Aumentano le denunce, se ne parla di più, le piazze si riempiono e le reti si fortificano. Ma non basta, anzi sembra quasi che ormai la violenza sulle donne e i loro figli sia diventata inarrestabile. Non ci sto ma sono piena di rabbia e sgomento. E piena di interrogativi su cosa sia più incisivo per arginare questo stillicidio.

Nessuno mi farà ricredere sul fatto che  l’educazione dei giovani al rispetto dell’altro (uomo o donna) sia il miglior anticorpo, ma gli uomi di oggi chi li ferma? mi appello a tutti i soggetti preposti nell’ambito della sicurezza, della giustizia, dell’assistenza sociale: siate un passo avanti agli iter, alla prassi, alle procedura, siate un passo più vicino alle donne.

Guardandovi allo specchio dovete vedere non voi stessi ma quelle donne che hanno chiesto aiuto, hanno avuto fiducia nel sistema e non devono essere deluse. Ne va della loro vita e di quella dei loro bimbi. E dovete vedere riflesse anche quelle donne che sono ancora in silenzio e ascoltando la cronaca si convincono ancora di più a non dire basta. Per paura del dopo.

Se la politica sta attraversando uno dei periodi più bui per l’autodeterminazione delle donne, la tutela dei minori, la difesa della dignità umana e il sostegno ai centri antiviolenza, non vuol dire che dobbiamo perdere lucidità. Le piazze sono importanti ma le aule di tribunale, i commissariati, le stanze degli assistenti sociali ancora di più. Sentite questa responsabilità prima ancora che come autorità ed operatori, come cittadini di un Paese (e non solo il nostro) che non crede alle donne, che per abusi, stupri o maltrattamenti prima punta il dito sulla vittima e poi (forse) punisce l’aggressore.

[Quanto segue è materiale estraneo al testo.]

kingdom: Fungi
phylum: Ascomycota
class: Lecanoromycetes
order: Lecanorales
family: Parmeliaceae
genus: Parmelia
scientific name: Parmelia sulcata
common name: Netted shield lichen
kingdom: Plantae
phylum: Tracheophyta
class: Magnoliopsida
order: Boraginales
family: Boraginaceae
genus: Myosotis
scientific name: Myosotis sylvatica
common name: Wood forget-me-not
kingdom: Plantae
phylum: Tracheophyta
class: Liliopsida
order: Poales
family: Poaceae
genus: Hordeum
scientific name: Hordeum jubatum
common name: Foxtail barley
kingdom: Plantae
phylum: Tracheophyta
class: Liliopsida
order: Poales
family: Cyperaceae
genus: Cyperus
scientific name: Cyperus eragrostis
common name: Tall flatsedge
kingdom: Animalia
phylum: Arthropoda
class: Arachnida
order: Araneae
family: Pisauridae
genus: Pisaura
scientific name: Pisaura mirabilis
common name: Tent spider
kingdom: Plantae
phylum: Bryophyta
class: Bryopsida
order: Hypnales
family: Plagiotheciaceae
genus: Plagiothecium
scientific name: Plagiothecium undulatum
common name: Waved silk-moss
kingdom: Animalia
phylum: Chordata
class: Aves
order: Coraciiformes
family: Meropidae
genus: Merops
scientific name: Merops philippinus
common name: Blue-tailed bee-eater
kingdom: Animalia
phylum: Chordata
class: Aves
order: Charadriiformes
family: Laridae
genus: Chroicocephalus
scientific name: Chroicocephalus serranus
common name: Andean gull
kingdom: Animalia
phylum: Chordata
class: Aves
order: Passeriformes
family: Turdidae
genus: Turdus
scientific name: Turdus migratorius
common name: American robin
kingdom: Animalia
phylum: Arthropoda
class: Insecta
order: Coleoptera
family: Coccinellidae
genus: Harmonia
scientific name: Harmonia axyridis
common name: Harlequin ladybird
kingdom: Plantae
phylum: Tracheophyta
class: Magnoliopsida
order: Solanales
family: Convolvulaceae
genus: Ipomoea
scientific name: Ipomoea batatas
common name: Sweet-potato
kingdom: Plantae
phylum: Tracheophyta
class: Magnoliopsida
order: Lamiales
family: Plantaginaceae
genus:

E anche noi giornalisti/e smettiamola di rincorrere ricostruzioni che strizzano l’occhio alle cronache pruriginose. “I futili motivi, la banale lite, il ci sono scappati insulti, la motivazione passionale, i raptus e la gelosia, il non sostenere la situazione, il sentirsi sottostimato come uomo, il non accettare il tradimento”… niente di questo è più ammissibile come linguaggio e resoconto delle violenze. Non prestiamo il fianco ad una deriva sociale che anche noi abbiamo il dovere di arginare per ricostruire una narrazione che (anche questa) renda giustizia, a chi uscendo dall’ombra è preda non solo di maltrattamenti fisici e psicologici ma anche sociali e pubblici. E vive da sopravvissuta (per quanto?) tutti i giorni.